Model-driven title and menu
For a live menu-bar extra — an open-count badge in the title, the latest items in the dropdown — add UiApp.Options.status_item_fn. It is consulted on install and after every rebuild, and the runtime re-applies only what actually changed: a title-only change retitles the live status button (no flicker, no menu rebuild), a menu change updates the dropdown. The static status_item still provides the icon and tooltip.

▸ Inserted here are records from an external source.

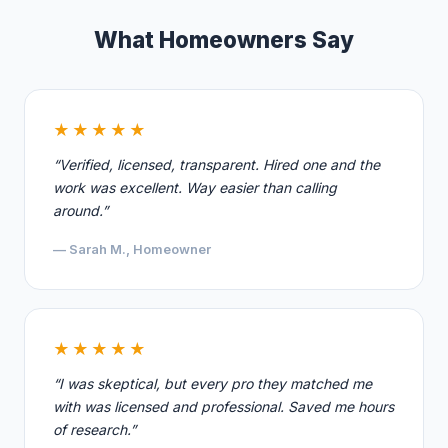
What Homeowners Say
★★★★★
“Verified, licensed, transparent. Hired one and the
work was excellent. Way easier than calling
around.”
— Sarah M., Homeowner
★★★★★
“I was skeptical, but every pro they matched me
with was licensed and professional. Saved me hours
of research.”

fn statusItem(model: *const Model, scratch: *App.StatusItemScratch) App.StatusItemState {
const title = std.fmt.bufPrint(&scratch.title_buffer, "ZN {d}", .{model.open_count}) catch "ZN";
scratch.items[0] = .{ .id = 1, .label = "Refresh", .command = "app.refresh" };
scratch.items[1] = .{ .separator = true };
scratch.items[2] = .{ .id = 10, .label = model.latest_title, .command = "issue.select.latest" };
return .{ .title = title, .items = scratch.items[0..3] };
}
// options: .status_item_fn = statusItem,Selections dispatch each item's command through on_command with source .tray, the same shape as window menus. Platforms without a tray-title seam keep the menu updates and log the missing title support once.